Things get interesting when we try to find integer solutions to the equation $c^2 = a^2 + b^2 – 2 ab \, \cos(\theta)$, and assume $\cos(\theta)$ to be rational. We can rewrite this equation as follows: define $x = a/c$, $y = b/c$ and $r = 2\cos(\theta)$, then $x^2 + y^2 – rxy = 1$. This is a Diophantine equation, a type of equation researched in number theory. This discipline exactly asks for the solvability of such equations in the field of rational numbers and this is related to the question that we are trying to answer.

In this case, it is not only possible to prove the existence of rational solutions, but we can even categorise all of them depending on the angle $\theta$. And the approach to the solution itself is pretty geometric as well. We first note that $-2 < r < 2$, and we can directly determine four solutions to this equation, which are all independent of $r$: $(1,0)$, $(-1,0)$, $(0,1)$ and $(0,-1)$. We also note that the solutions to this equation form an ellipse in the plane, which is tilted by $45^\circ$ to its side. Indeed, rotating the coordinates

$$\begin{align*}
x &= \hphantom{-} \cos(45^\circ) x’ + \sin(45^\circ) y’\\
y &= -\sin(45^\circ) x’ + \cos(45^\circ) y’ \end{align*} $$

results in

$$ \frac{(2 + r)}2 x^2 + \frac{(2 – r)}2 y^2 = 1,$$

which is an equation describing an ellipse.

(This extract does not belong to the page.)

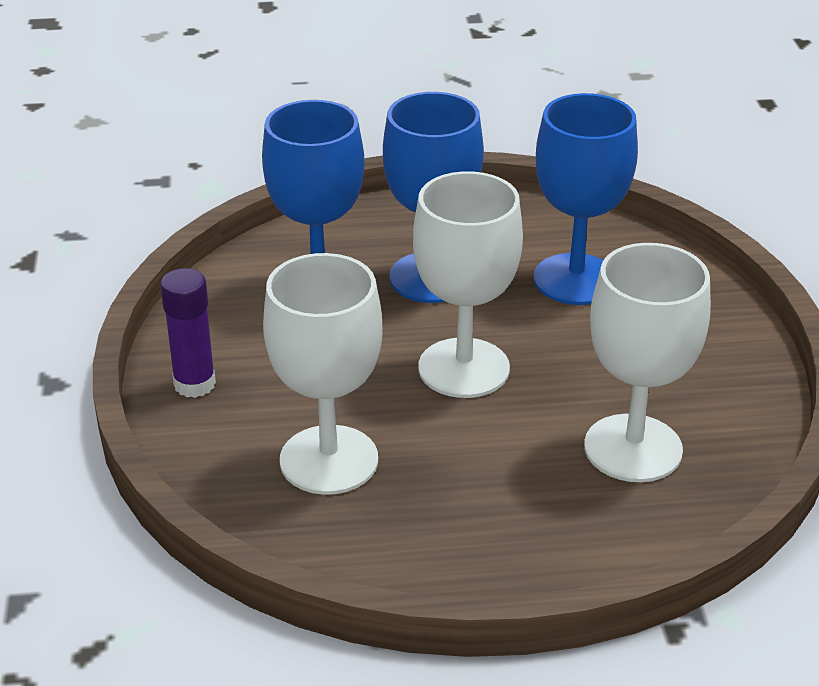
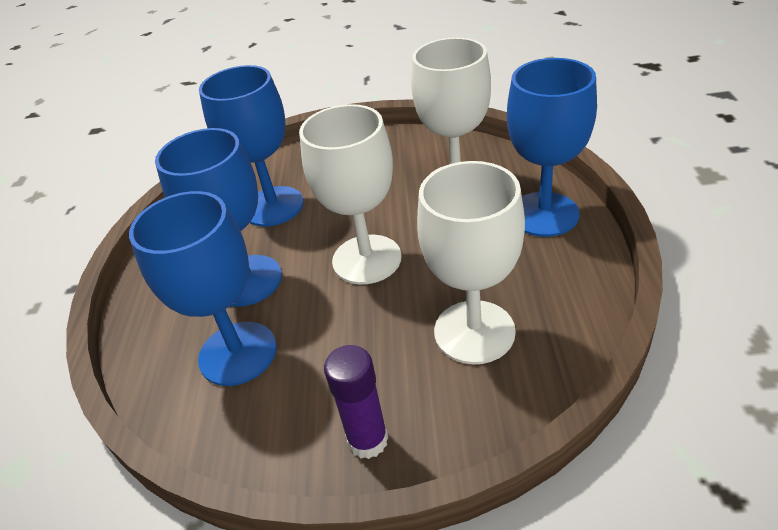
camera: 80 degrees left, 5 degrees up
none -> blue goblet [507,58,597,237]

Now we need to intersect this ellipse with rational straight lines which will eventually give us all possible solutions. In fact we only need one straight line through $(-1,0)$ to obtain them. Let us look at $y = mx - 1$, where we choose $m = k/l$ to be a rational number. This is an equation for a straight line which intersects our ellipse in $(-1,0)$. To determine intersections with $x \neq 0$, we simply plug the equation for the straight line into the equation for our ellipse to obtain the non–trivial solutions

$$
\begin{align*}
x = \frac{2klq - l^2 p}{l^2 q + k^2q - kpl}, && y = \frac{k^2 q- l^2 q}{l^2 q + k^2q - kpl}, \quad (r = p/q)
\end{align*}
$$

which in turn implies

$$
\begin{align*}
a = 2klq - l^2p, && b = k^2 q - l^2 q, && c = l^2 q + k^2q - kpl.
\end{align*}
$$

This presents us with all of the possible solutions, which can be verified geometrically: we get every rational point on the ellipse. As with the Pythagorean triples, we have an infinite number of solutions which do not arise by scaling and the solutions can be characterised via the angle . But what is especially beautiful about all of this, is that we connected triangles with ellipses: every point with rational coordinates on the ellipse corresponds to a class of triangles with integer side lengths.